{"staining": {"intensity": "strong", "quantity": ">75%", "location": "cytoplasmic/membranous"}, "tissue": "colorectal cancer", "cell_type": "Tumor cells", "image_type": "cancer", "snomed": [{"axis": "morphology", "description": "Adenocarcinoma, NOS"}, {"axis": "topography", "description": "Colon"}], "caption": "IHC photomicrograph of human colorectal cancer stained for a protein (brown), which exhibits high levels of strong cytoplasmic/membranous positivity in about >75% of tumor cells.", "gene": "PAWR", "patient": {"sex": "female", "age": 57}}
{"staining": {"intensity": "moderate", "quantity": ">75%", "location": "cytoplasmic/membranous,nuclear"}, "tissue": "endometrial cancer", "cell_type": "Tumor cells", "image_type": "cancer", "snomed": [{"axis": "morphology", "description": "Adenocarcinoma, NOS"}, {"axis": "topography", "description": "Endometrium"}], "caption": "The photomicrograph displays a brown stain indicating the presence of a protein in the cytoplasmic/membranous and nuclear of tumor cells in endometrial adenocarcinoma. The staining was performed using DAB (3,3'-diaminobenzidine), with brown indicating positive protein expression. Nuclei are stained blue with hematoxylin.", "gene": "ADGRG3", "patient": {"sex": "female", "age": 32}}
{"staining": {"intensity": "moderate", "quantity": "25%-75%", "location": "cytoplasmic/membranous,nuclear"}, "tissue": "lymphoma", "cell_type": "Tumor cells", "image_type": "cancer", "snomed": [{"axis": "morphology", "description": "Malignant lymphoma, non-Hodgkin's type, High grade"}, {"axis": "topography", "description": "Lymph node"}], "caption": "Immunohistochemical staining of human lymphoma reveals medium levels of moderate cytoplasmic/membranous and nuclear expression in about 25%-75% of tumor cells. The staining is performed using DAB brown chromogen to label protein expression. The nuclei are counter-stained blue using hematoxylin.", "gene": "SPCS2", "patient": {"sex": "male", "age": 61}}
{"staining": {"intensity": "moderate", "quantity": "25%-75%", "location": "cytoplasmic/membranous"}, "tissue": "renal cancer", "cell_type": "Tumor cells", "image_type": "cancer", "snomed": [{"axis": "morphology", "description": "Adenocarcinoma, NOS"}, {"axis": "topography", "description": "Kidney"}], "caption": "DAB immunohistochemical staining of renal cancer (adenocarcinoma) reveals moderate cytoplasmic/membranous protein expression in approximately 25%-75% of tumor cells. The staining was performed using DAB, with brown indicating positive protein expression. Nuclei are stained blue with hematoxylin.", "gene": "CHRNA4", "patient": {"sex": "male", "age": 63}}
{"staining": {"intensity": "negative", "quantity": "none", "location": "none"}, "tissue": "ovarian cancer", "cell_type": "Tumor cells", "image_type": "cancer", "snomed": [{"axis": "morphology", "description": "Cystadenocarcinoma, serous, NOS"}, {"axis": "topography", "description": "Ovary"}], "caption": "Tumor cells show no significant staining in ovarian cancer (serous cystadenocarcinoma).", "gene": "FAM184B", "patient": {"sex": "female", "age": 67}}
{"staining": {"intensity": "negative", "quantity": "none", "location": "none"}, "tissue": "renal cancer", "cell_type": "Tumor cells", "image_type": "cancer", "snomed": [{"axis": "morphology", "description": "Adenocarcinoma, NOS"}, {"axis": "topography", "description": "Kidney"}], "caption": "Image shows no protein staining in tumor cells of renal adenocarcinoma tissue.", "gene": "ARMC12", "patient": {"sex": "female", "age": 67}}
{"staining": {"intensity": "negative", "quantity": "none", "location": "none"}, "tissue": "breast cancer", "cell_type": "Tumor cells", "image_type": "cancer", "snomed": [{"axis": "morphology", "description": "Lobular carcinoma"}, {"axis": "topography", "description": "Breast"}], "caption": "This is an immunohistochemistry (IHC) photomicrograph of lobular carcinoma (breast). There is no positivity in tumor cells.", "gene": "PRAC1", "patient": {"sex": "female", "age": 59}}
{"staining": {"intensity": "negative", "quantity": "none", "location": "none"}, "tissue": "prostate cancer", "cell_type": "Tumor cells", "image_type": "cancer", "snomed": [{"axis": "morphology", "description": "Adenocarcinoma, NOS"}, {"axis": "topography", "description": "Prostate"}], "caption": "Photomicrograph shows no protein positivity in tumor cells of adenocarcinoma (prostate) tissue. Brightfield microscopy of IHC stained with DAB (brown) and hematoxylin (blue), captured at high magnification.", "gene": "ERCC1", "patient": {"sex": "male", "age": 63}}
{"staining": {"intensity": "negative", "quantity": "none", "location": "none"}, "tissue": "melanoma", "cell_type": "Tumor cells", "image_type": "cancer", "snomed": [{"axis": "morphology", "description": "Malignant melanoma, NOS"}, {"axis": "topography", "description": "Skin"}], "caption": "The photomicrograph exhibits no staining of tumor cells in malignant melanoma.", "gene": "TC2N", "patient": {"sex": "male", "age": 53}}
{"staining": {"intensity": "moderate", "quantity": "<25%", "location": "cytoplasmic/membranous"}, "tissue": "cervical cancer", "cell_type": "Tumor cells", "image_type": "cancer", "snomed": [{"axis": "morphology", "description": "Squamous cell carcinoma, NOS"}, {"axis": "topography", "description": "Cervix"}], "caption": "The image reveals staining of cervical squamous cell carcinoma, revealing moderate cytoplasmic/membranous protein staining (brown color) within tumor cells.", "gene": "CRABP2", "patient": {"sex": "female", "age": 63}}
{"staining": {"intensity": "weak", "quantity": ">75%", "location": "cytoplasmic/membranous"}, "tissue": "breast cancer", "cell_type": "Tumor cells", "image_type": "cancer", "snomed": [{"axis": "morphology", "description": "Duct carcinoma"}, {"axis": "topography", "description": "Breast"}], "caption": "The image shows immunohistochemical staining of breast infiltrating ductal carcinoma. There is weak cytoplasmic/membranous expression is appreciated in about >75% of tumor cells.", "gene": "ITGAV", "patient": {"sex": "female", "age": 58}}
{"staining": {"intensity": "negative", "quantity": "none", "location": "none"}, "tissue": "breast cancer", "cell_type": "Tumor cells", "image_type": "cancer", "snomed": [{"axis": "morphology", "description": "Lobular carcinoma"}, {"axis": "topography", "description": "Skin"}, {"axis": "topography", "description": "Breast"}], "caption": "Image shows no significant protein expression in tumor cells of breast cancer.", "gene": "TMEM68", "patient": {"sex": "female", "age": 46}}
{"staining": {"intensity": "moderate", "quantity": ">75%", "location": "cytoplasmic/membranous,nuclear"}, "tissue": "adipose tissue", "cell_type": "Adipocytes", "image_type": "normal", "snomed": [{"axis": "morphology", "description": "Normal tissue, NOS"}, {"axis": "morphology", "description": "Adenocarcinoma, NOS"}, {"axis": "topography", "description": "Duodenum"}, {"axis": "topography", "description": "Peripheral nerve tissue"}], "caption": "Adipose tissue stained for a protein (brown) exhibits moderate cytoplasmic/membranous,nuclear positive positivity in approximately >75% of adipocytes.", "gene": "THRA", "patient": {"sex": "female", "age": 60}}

--- --- ---

TASK INSTRUCTIONS
Every entry needs to be copied again exactly.

TASK OUTPUT
{"staining": {"intensity": "strong", "quantity": ">75%", "location": "cytoplasmic/membranous"}, "tissue": "colorectal cancer", "cell_type": "Tumor cells", "image_type": "cancer", "snomed": [{"axis": "morphology", "description": "Adenocarcinoma, NOS"}, {"axis": "topography", "description": "Colon"}], "caption": "IHC photomicrograph of human colorectal cancer stained for a protein (brown), which exhibits high levels of strong cytoplasmic/membranous positivity in about >75% of tumor cells.", "gene": "PAWR", "patient": {"sex": "female", "age": 57}}
{"staining": {"intensity": "moderate", "quantity": ">75%", "location": "cytoplasmic/membranous,nuclear"}, "tissue": "endometrial cancer", "cell_type": "Tumor cells", "image_type": "cancer", "snomed": [{"axis": "morphology", "description": "Adenocarcinoma, NOS"}, {"axis": "topography", "description": "Endometrium"}], "caption": "The photomicrograph displays a brown stain indicating the presence of a protein in the cytoplasmic/membranous and nuclear of tumor cells in endometrial adenocarcinoma. The staining was performed using DAB (3,3'-diaminobenzidine), with brown indicating positive protein expression. Nuclei are stained blue with hematoxylin.", "gene": "ADGRG3", "patient": {"sex": "female", "age": 32}}
{"staining": {"intensity": "moderate", "quantity": "25%-75%", "location": "cytoplasmic/membranous,nuclear"}, "tissue": "lymphoma", "cell_type": "Tumor cells", "image_type": "cancer", "snomed": [{"axis": "morphology", "description": "Malignant lymphoma, non-Hodgkin's type, High grade"}, {"axis": "topography", "description": "Lymph node"}], "caption": "Immunohistochemical staining of human lymphoma reveals medium levels of moderate cytoplasmic/membranous and nuclear expression in about 25%-75% of tumor cells. The staining is performed using DAB brown chromogen to label protein expression. The nuclei are counter-stained blue using hematoxylin.", "gene": "SPCS2", "patient": {"sex": "male", "age": 61}}
{"staining": {"intensity": "moderate", "quantity": "25%-75%", "location": "cytoplasmic/membranous"}, "tissue": "renal cancer", "cell_type": "Tumor cells", "image_type": "cancer", "snomed": [{"axis": "morphology", "description": "Adenocarcinoma, NOS"}, {"axis": "topography", "description": "Kidney"}], "caption": "DAB immunohistochemical staining of renal cancer (adenocarcinoma) reveals moderate cytoplasmic/membranous protein expression in approximately 25%-75% of tumor cells. The staining was performed using DAB, with brown indicating positive protein expression. Nuclei are stained blue with hematoxylin.", "gene": "CHRNA4", "patient": {"sex": "male", "age": 63}}
{"staining": {"intensity": "negative", "quantity": "none", "location": "none"}, "tissue": "ovarian cancer", "cell_type": "Tumor cells", "image_type": "cancer", "snomed": [{"axis": "morphology", "description": "Cystadenocarcinoma, serous, NOS"}, {"axis": "topography", "description": "Ovary"}], "caption": "Tumor cells show no significant staining in ovarian cancer (serous cystadenocarcinoma).", "gene": "FAM184B", "patient": {"sex": "female", "age": 67}}
{"staining": {"intensity": "negative", "quantity": "none", "location": "none"}, "tissue": "renal cancer", "cell_type": "Tumor cells", "image_type": "cancer", "snomed": [{"axis": "morphology", "description": "Adenocarcinoma, NOS"}, {"axis": "topography", "description": "Kidney"}], "caption": "Image shows no protein staining in tumor cells of renal adenocarcinoma tissue.", "gene": "ARMC12", "patient": {"sex": "female", "age": 67}}
{"staining": {"intensity": "negative", "quantity": "none", "location": "none"}, "tissue": "breast cancer", "cell_type": "Tumor cells", "image_type": "cancer", "snomed": [{"axis": "morphology", "description": "Lobular carcinoma"}, {"axis": "topography", "description": "Breast"}], "caption": "This is an immunohistochemistry (IHC) photomicrograph of lobular carcinoma (breast). There is no positivity in tumor cells.", "gene": "PRAC1", "patient": {"sex": "female", "age": 59}}
{"staining": {"intensity": "negative", "quantity": "none", "location": "none"}, "tissue": "prostate cancer", "cell_type": "Tumor cells", "image_type": "cancer", "snomed": [{"axis": "morphology", "description": "Adenocarcinoma, NOS"}, {"axis": "topography", "description": "Prostate"}], "caption": "Photomicrograph shows no protein positivity in tumor cells of adenocarcinoma (prostate) tissue. Brightfield microscopy of IHC stained with DAB (brown) and hematoxylin (blue), captured at high magnification.", "gene": "ERCC1", "patient": {"sex": "male", "age": 63}}
{"staining": {"intensity": "negative", "quantity": "none", "location": "none"}, "tissue": "melanoma", "cell_type": "Tumor cells", "image_type": "cancer", "snomed": [{"axis": "morphology", "description": "Malignant melanoma, NOS"}, {"axis": "topography", "description": "Skin"}], "caption": "The photomicrograph exhibits no staining of tumor cells in malignant melanoma.", "gene": "TC2N", "patient": {"sex": "male", "age": 53}}
{"staining": {"intensity": "moderate", "quantity": "<25%", "location": "cytoplasmic/membranous"}, "tissue": "cervical cancer", "cell_type": "Tumor cells", "image_type": "cancer", "snomed": [{"axis": "morphology", "description": "Squamous cell carcinoma, NOS"}, {"axis": "topography", "description": "Cervix"}], "caption": "The image reveals staining of cervical squamous cell carcinoma, revealing moderate cytoplasmic/membranous protein staining (brown color) within tumor cells.", "gene": "CRABP2", "patient": {"sex": "female", "age": 63}}
{"staining": {"intensity": "weak", "quantity": ">75%", "location": "cytoplasmic/membranous"}, "tissue": "breast cancer", "cell_type": "Tumor cells", "image_type": "cancer", "snomed": [{"axis": "morphology", "description": "Duct carcinoma"}, {"axis": "topography", "description": "Breast"}], "caption": "The image shows immunohistochemical staining of breast infiltrating ductal carcinoma. There is weak cytoplasmic/membranous expression is appreciated in about >75% of tumor cells.", "gene": "ITGAV", "patient": {"sex": "female", "age": 58}}
{"staining": {"intensity": "negative", "quantity": "none", "location": "none"}, "tissue": "breast cancer", "cell_type": "Tumor cells", "image_type": "cancer", "snomed": [{"axis": "morphology", "description": "Lobular carcinoma"}, {"axis": "topography", "description": "Skin"}, {"axis": "topography", "description": "Breast"}], "caption": "Image shows no significant protein expression in tumor cells of breast cancer.", "gene": "TMEM68", "patient": {"sex": "female", "age": 46}}
{"staining": {"intensity": "moderate", "quantity": ">75%", "location": "cytoplasmic/membranous,nuclear"}, "tissue": "adipose tissue", "cell_type": "Adipocytes", "image_type": "normal", "snomed": [{"axis": "morphology", "description": "Normal tissue, NOS"}, {"axis": "morphology", "description": "Adenocarcinoma, NOS"}, {"axis": "topography", "description": "Duodenum"}, {"axis": "topography", "description": "Peripheral nerve tissue"}], "caption": "Adipose tissue stained for a protein (brown) exhibits moderate cytoplasmic/membranous,nuclear positive positivity in approximately >75% of adipocytes.", "gene": "THRA", "patient": {"sex": "female", "age": 60}}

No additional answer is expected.